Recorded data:
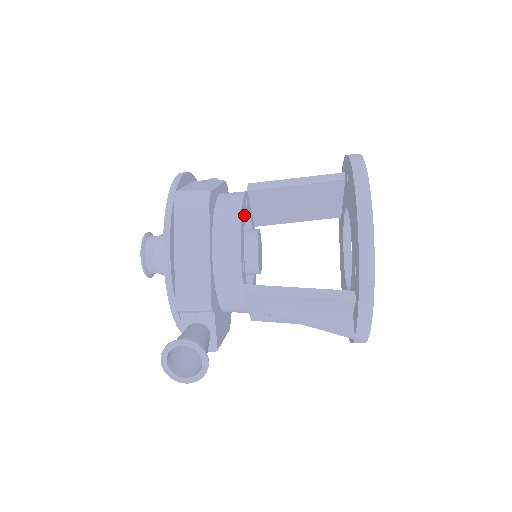
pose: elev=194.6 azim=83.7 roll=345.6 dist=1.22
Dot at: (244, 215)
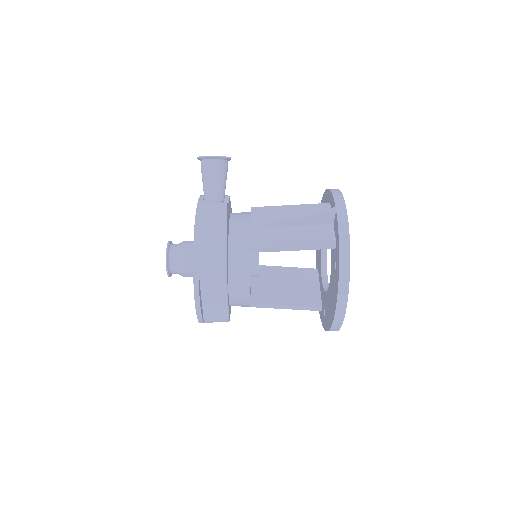
Dot at: occluded
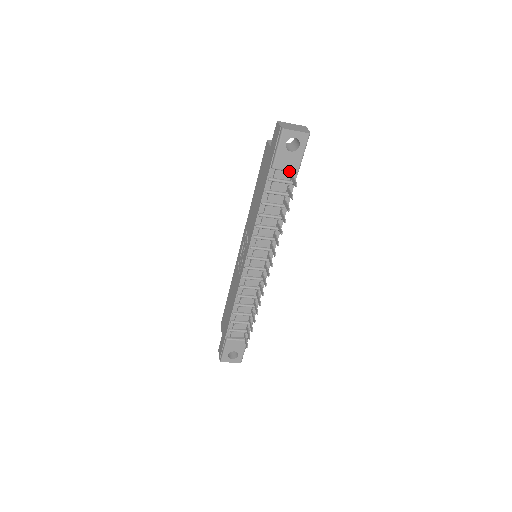
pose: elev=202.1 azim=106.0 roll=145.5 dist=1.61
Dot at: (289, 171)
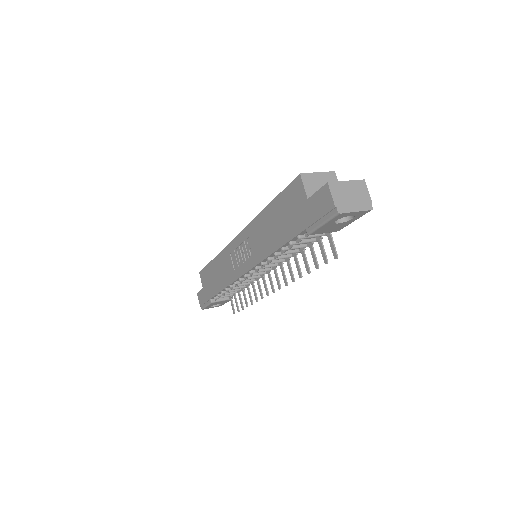
Dot at: (328, 232)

» **Your goal**:
Rewrite every line of the records with "pose" replaced by "camera" and all other text unchanged. Leave out the pictures.

» **Finished answer**:
camera: elev=194.6 azim=83.7 roll=345.6 dist=1.22
Dot at: (244, 215)
Dot at: occluded
camera: elev=202.1 azim=106.0 roll=145.5 dist=1.61
Dot at: (289, 171)
Dot at: (328, 232)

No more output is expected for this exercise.